## What is being asked
In the scheduler patch discussion, on top of which kernel tree did the replier test the patch?

## Page excerpt
[Start of Attachment]

I fully agree that the current solution is not perfect as it assumes
that when runnable_avg > util_avg, the task didn't fully run as
expected and its util_avg at dequeue might not be correct as described
in my example. I also agree that some other case fall in this
condition whereas it should not but your proposal fail to detect this
correctly

>
> >
> >>
> >> [...]
> >>
> >>>>> The initial patch [2] aimed to solve an issue detected while running
> >>>>> speedometer 2.0 [3]. While running speedometer 2.0 on a Pixel6, 3
> >>>>> versions are compared:
> >>>>> - base: the current version
> >>>>
> >>>> What do you mean by current version ? tip/sched/core ?
>
> I meant using the following condition:
> (dequeued + UTIL_EST_MARGIN) < task_runnable(p)

I meant what is your base tree ? v6.12 ? v6.13-rcX ? tip/sched/core

I tried your patch on top of android mainline v6.12 but don't get the
same results; In particular for the Overutilized ratio.

In my tests, your patch doesn't make any real difference:
similar speedometer score 87.96 vs  87.4 (running locally and not over wifi)
similar overutilized ratio 67% vs 61%
similar energy counters 171232171 vs 166066813 (/Sum of CPUs clusters counters)

These results means the same as the thermal environment (ambient temp
and skin temp at beg of the test) and the thermal mitigation have an
impact on results

What am I missing compared to your setup ?


>
> >>>>
> >>>>> - patch: the new version, with this patch applied
> >>>>> - revert: the initial version, with commit [2] reverted
> >>>>>
> >>>>> Score (higher is better):
> >>>>> ┌────────────┬────────────┬────────────┬─────────────┬──────────────┐
> >>>>> │ base mean  ┆ patch mean ┆revert mean ┆ ratio_patch ┆ ratio_revert │
> >>>>> ╞════════════╪════════════╪════════════╪═════════════╪══════════════╡
> >>>>> │     108.16 ┆     104.06 ┆     105.82 ┆      -3.94% ┆       -2.16% │
> >>>>> └────────────┴────────────┴────────────┴─────────────┴──────────────┘
> >>>>> ┌───────────┬───────────┬────────────┐
> >>>>> │ base std  ┆ patch std ┆ revert std │
> >>>>> ╞═══════════╪═══════════╪════════════╡
> >>>>> │      0.57 ┆      0.49 ┆       0.58 │
> >>>>> └───────────┴───────────┴────────────┘
> >>>>>
> >>>>> Energy measured with energy counters:
> >>>>> ┌────────────┬────────────┬────────────┬─────────────┬──────────────┐
> >>>>> │ base mean  ┆ patch mean ┆revert mean ┆ ratio_patch ┆ ratio_revert │
> >>>>> ╞════════════╪════════════╪════════════╪═════════════╪══════════════╡
> >>>>> │  141262.79 ┆  130630.09 ┆  134108.07 ┆      -7.52% ┆       -5.64% │
> >>>>> └────────────┴────────────┴────────────┴─────────────┴──────────────┘
> >>>>> ┌───────────┬───────────┬────────────┐
> >>>>> │ base std  ┆ patch std ┆ revert std │
> >>>>> ╞═══════════╪═══════════╪════════════╡
> >>>>> │   1347.13 ┆   2431.67 ┆     510.88 │
> >>>>> └───────────┴───────────┴────────────┘
> >>>>>
> >>>>> Energy computed from util signals and energy model:
> >>>>> ┌────────────┬────────────┬────────────┬─────────────┬──────────────┐
> >>>>> │ base mean  ┆ patch mean ┆revert mean ┆ ratio_patch ┆ ratio_revert │
> >>>>> ╞════════════╪════════════╪════════════╪═════════════╪══════════════╡
> >>>>> │  2.0539e12 ┆  1.3569e12 ┆ 1.3637e+12 ┆     -33.93% ┆      -33.60% │
> >>>>> └────────────┴────────────┴────────────┴─────────────┴──────────────┘
> >>>>> ┌───────────┬───────────┬────────────┐
> >>>>> │ base std  ┆ patch std ┆ revert std │
> >>>>> ╞═══════════╪═══════════╪════════════╡
> >>>>> │ 2.9206e10 ┆ 2.5434e10 ┆ 1.7106e+10 │
> >>>>> └───────────┴───────────┴────────────┘
> >>>>>
> >>>>> OU ratio in % (ratio of time being overutilized over total time).

[End of Attachment]

## Provided data
[Start of Attachment]

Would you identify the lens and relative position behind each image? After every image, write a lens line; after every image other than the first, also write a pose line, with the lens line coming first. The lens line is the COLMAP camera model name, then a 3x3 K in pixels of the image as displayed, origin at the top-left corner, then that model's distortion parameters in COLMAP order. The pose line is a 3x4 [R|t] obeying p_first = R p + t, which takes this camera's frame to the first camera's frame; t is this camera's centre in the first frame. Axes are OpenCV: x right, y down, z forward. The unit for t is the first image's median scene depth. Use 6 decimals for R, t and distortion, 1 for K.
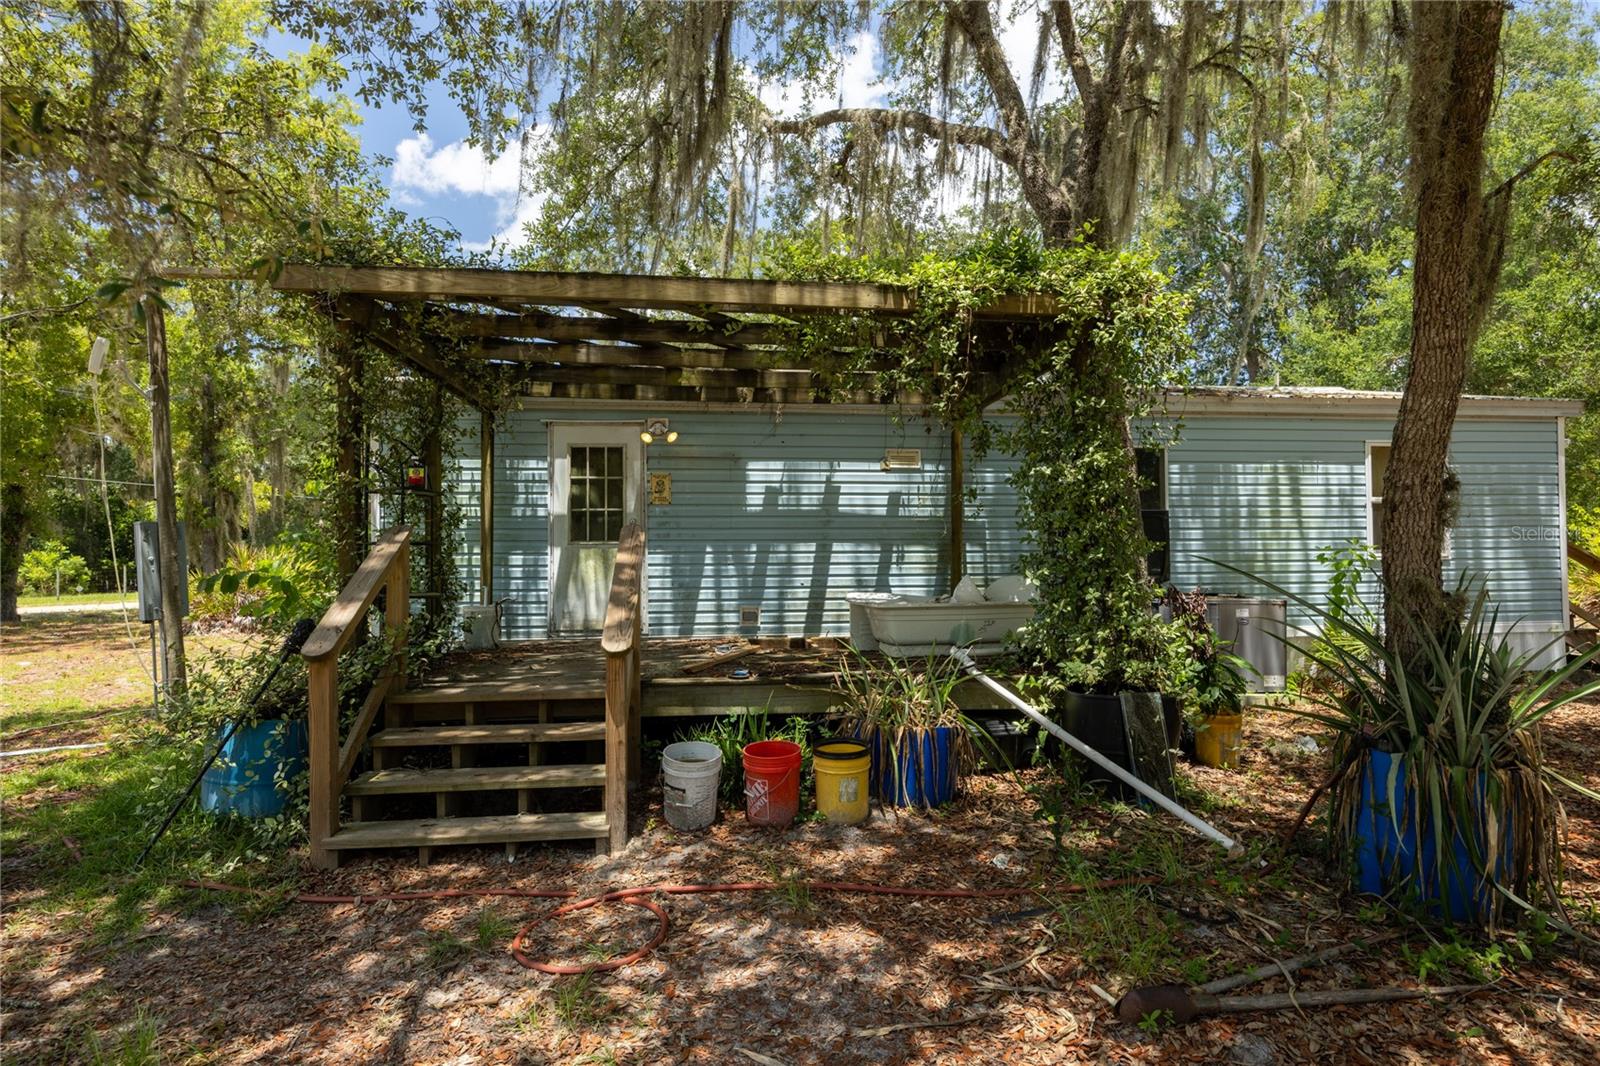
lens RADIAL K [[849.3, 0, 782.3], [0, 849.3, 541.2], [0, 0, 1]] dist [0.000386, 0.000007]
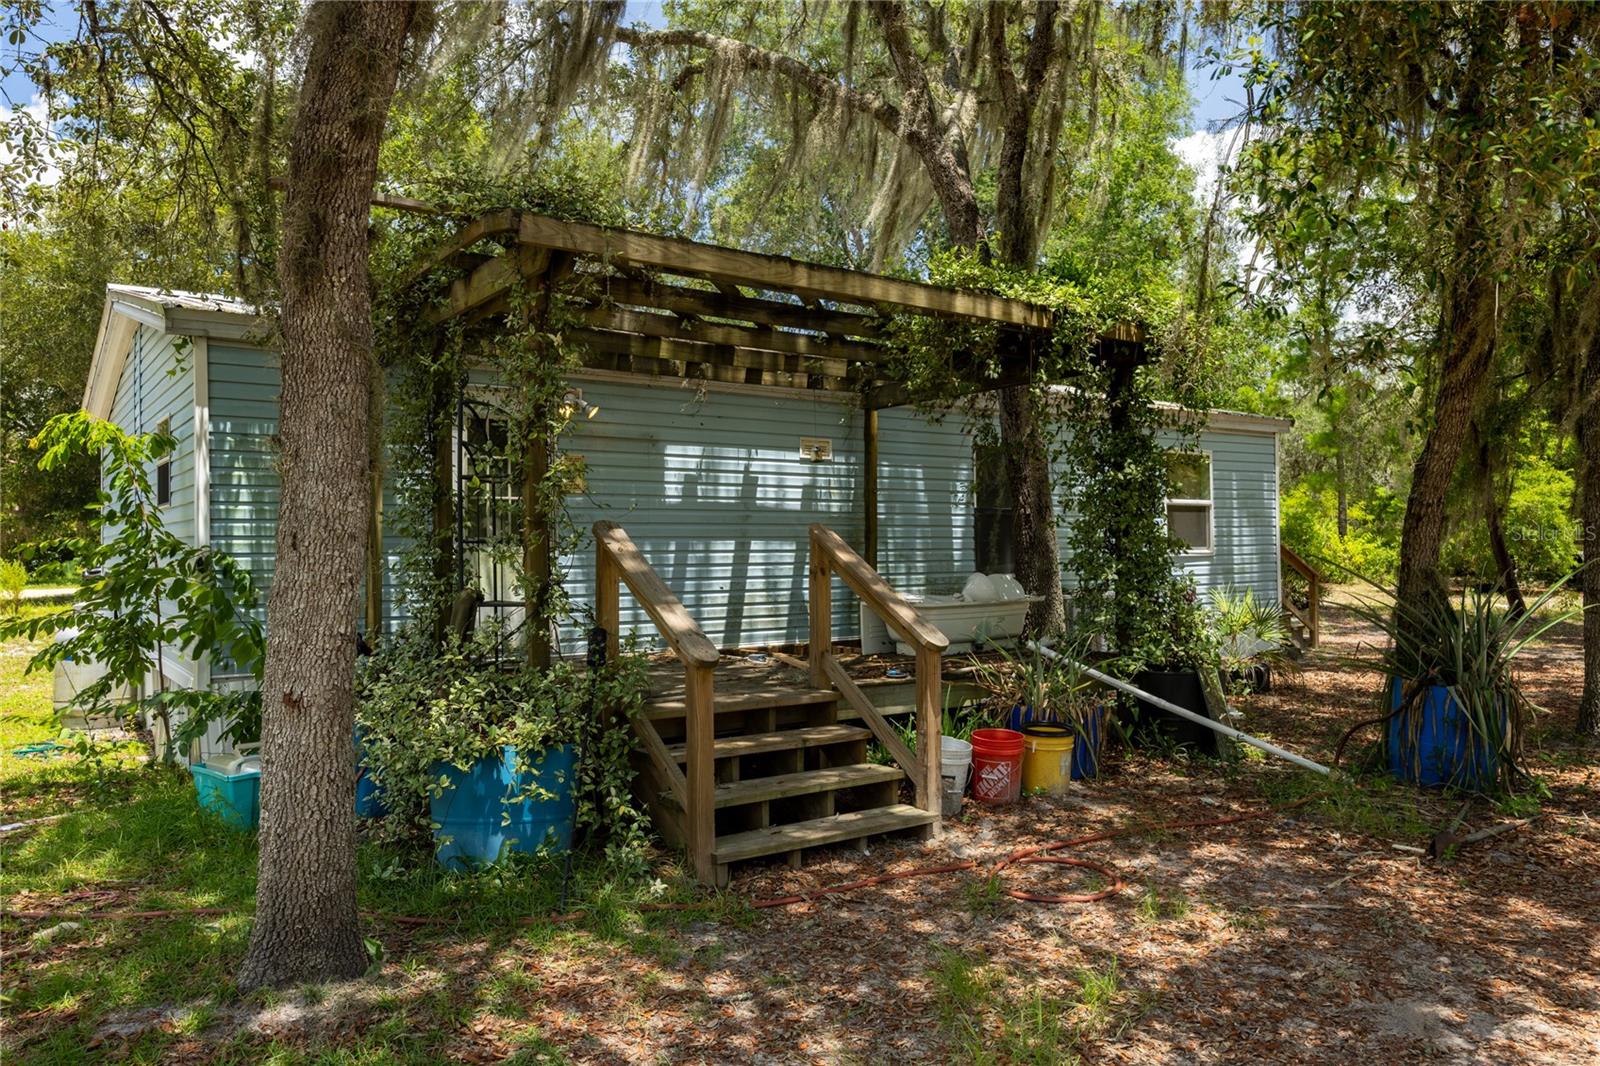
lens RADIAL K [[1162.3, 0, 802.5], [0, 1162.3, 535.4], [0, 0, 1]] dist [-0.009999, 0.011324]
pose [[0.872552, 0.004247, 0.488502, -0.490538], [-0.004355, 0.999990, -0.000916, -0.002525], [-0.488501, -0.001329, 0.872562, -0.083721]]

[End of Attachment]

## Task solution
Android mainline v6.12.